**EXERCISE DETAILS**
Scan the entries below for the string "lines" and copy every line where it turns up.

**ENTRIES PROVIDED**

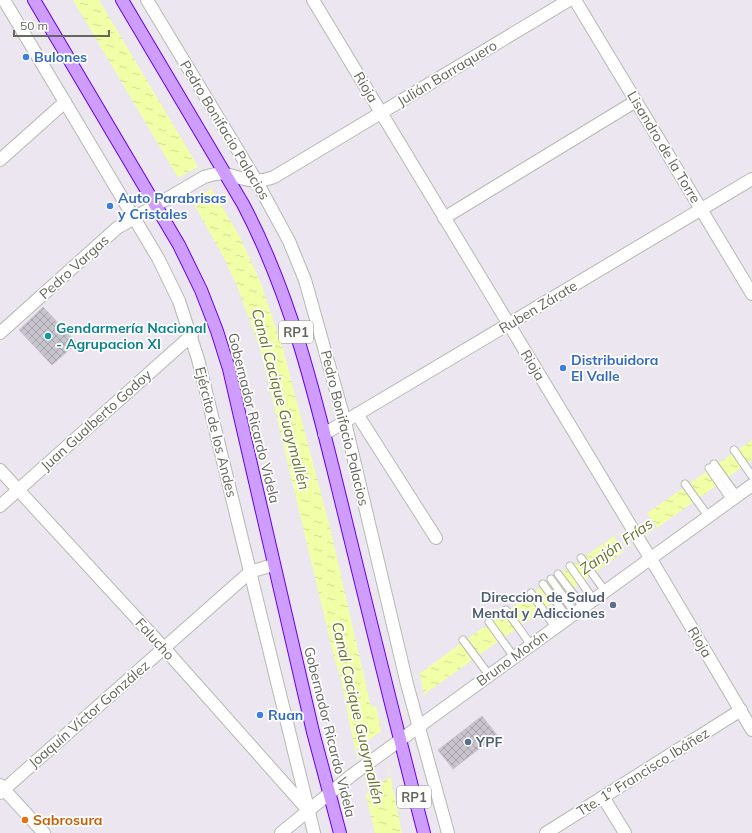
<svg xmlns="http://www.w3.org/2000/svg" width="752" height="833" font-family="Mulish,sans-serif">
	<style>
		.water { fill: url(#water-ripples) }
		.pier { fill: #ebe6f0 }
		.building { fill: url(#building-cross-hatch); stroke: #cbc3d5 }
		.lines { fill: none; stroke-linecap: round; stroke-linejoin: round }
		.service-casing { stroke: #b6b9b1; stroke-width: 9 }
		.minor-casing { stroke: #b6b9b1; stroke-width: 14 }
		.tertiary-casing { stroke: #b6b9b1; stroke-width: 14 }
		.secondary-casing { stroke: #b8bbb2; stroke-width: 14 }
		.trunk-casing { stroke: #6500f6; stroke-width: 14 }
		.service { stroke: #fff; stroke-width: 7 }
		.minor { stroke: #fff; stroke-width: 12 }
		.tertiary { stroke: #fff; stroke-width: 12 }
		.secondary { stroke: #fff; stroke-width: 12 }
		.trunk { stroke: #ce9dff; stroke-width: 12 }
		.shop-dot { fill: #3f7fe0; stroke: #fff; stroke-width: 1.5 }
		.culture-dot { fill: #0f9aa8; stroke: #fff; stroke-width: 1.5 }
		.service-dot { fill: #5c6f8a; stroke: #fff; stroke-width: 1.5 }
		.food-dot { fill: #e8710a; stroke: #fff; stroke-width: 1.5 }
		.labels { text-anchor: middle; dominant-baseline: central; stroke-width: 3.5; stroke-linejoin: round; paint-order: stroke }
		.shield { fill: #fff; stroke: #92958e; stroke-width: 1 }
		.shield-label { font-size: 13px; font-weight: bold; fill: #64675d }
		.shop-label { font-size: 14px; font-weight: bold; fill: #366cbe; stroke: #fff; text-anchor: start }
		.street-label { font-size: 14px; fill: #64675d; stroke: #fff }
		.culture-label { font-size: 14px; font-weight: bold; fill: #0d838f; stroke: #fff; text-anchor: start }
		.service-label { font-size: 14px; font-weight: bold; fill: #4e5e75; stroke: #fff; text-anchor: end }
		.food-label { font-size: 14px; font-weight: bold; fill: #c56008; stroke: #fff; text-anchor: start }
		.water-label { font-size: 15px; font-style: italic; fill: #65762c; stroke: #fff }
	</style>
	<defs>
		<pattern id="water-ripples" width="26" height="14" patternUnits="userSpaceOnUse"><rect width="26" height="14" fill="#f1ffa7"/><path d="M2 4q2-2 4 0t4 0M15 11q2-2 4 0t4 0" fill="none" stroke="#d1dd92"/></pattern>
		<pattern id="building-cross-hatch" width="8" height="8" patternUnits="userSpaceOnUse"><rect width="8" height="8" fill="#c8c4cd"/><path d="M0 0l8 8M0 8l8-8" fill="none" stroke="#a6a3aa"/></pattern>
	</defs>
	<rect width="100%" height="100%" fill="#ebe6f0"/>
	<!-- water -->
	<path class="water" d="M73,0H99L240,237L261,284L283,349L331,532L371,707L376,706L464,641L752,440V460L380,726L402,833H375L354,745L341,680L334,657L261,352L238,288L223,256L196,208Z"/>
	<!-- pier -->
	<g class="pier">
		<path d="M198,167L211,189L192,201L178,178Z"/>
		<path d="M647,513L657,527L623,552L614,537Z"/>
		<path d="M420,674L424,694L380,726L376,706Z"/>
		<path d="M381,731L390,777L366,794L356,749Z"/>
	</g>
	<!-- building -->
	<g class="building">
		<path d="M43,307L77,343L52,365L19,330Z"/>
		<path d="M482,716L497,735L453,769L438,750Z"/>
	</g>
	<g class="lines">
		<defs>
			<g id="service">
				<path d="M734,450L752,476"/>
				<path d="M714,464L737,496"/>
				<path d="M709,468L731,500"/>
				<path d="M685,484L708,516"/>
				<path d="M581,558L605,591"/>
				<path d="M570,566L593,599"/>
				<path d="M558,574L583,607"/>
				<path d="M551,579L575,613"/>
				<path d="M543,584L568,618"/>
				<path d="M531,593L555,627"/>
				<path d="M506,610L531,645"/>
				<path d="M489,622L514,657"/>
				<path d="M463,640L489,675"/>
			</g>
			<g id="minor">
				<path d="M4,0L158,258L179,301L198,359L314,833"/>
				<path d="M147,0L257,182L289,241L305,280L345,422L407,684L448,833"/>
				<path d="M575,0L752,294"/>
				<path d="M0,160L65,102"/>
				<path d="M444,218L636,101"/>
				<path d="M357,414L436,538"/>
				<path d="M324,434L752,179"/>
				<path d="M0,470L164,648L307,809"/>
				<path d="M0,506L192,335"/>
				<path d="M0,785L44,833"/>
				<path d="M0,793L250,572L273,565"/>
				<path d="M603,797L625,833"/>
				<path d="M546,833L741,710"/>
			</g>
			<g id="tertiary">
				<path d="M313,0L661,576L752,730"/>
				<path d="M0,333L117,228L204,177C210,175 219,172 226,174C243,179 256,184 274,177L569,0"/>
			</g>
			<path id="secondary" d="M281,833L352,775L752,485"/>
			<g id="trunk">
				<path d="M34,0L179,245L201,290L217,331L229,369L313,732L340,833"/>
				<path d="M122,0L243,204C292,297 316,399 341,501C368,611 395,722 424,833"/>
			</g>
		</defs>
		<!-- service casing -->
		<use href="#service" class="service-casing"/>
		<!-- minor casing -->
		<use href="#minor" class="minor-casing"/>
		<!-- tertiary casing -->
		<use href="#tertiary" class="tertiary-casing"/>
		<!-- secondary casing -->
		<use href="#secondary" class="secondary-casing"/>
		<!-- trunk casing -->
		<use href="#trunk" class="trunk-casing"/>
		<!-- service -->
		<use href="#service" class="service"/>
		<!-- minor -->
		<use href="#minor" class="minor"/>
		<!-- tertiary -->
		<use href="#tertiary" class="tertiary"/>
		<!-- secondary -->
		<use href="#secondary" class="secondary"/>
		<!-- trunk -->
		<use href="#trunk" class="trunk"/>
	</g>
	<!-- markers -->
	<g class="shop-dot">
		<circle cx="26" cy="57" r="4"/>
		<circle cx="110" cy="206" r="4"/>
		<circle cx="563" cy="368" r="4"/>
		<circle cx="260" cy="715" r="4"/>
	</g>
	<circle class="culture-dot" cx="48" cy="336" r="4"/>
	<g class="service-dot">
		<circle cx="613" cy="605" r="4"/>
		<circle cx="468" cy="742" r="4"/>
	</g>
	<circle class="food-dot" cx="25" cy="820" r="4"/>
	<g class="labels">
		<!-- shield labels -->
		<g class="shield">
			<rect x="279" y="321" width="34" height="22" rx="3"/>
			<rect x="397" y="786" width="34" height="22" rx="3"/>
		</g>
		<g class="shield-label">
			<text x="296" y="332">RP1</text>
			<text x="414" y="797">RP1</text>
		</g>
		<!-- shop labels -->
		<g class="shop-label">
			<text x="34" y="57">Bulones</text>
			<text x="118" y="198">Auto Parabrisas<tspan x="118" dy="16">y Cristales</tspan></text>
			<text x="571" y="360">Distribuidora<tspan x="571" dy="16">El Valle</tspan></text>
			<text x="268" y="715">Ruan</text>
		</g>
		<!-- street labels -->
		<g class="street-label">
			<text transform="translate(447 73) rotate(-31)">Julián Barraquero</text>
			<text transform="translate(366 87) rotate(59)">Rioja</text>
			<text transform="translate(225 130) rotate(59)">Pedro Bonifacio Palacios</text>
			<text transform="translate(664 147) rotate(59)">Lisandro de la Torre</text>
			<text transform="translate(74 267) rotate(-42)">Pedro Vargas</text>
			<text transform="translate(538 307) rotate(-31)">Ruben Zárate</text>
			<text transform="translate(533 365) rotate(59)">Rioja</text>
			<text transform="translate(254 418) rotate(76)">Gobernador Ricardo Videla</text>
			<text transform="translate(96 420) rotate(-42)">Juan Gualberto Godoy</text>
			<text transform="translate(345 428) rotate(76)">Pedro Bonifacio Palacios</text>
			<text transform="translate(216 432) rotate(76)">Ejército de los Andes</text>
			<text transform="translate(155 639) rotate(48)">Falucho</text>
			<text transform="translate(700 642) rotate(59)">Rioja</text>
			<text transform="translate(512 658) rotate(-36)">Bruno Morón</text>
			<text transform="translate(89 714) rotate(-41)">Joaquín Víctor González</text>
			<text transform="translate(330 732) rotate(76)">Gobernador Ricardo Videla</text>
			<text transform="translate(643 772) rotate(-32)">Tte. 1° Francisco Ibáñez</text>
		</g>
		<!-- culture labels -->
		<g class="culture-label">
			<text x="56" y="328">Gendarmería Nacional<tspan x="56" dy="16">- Agrupacion XI</tspan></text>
		</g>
		<!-- service labels -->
		<g class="service-label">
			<text x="605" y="597">Direccion de Salud<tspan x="605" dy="16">Mental y Adicciones</tspan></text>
			<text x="476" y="742" text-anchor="start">YPF</text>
		</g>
		<!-- food labels -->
		<g class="food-label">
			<text x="33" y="820">Sabrosura</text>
		</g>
		<!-- water labels -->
		<g class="water-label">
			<text transform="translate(281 399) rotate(75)">Canal Cacique Guaymallén</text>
			<text transform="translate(616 546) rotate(-35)">Zanjón Frías</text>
			<text transform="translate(358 713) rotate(77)">Canal Cacique Guaymallén</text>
		</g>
	</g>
	<!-- scale -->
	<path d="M14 30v6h95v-6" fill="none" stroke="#64675d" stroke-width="2"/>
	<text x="20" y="30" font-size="12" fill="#64675d" stroke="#ffffff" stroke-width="3" paint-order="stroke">50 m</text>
</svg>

**WRITTEN SOLUTION**
		.lines { fill: none; stroke-linecap: round; stroke-linejoin: round }
	<g class="lines">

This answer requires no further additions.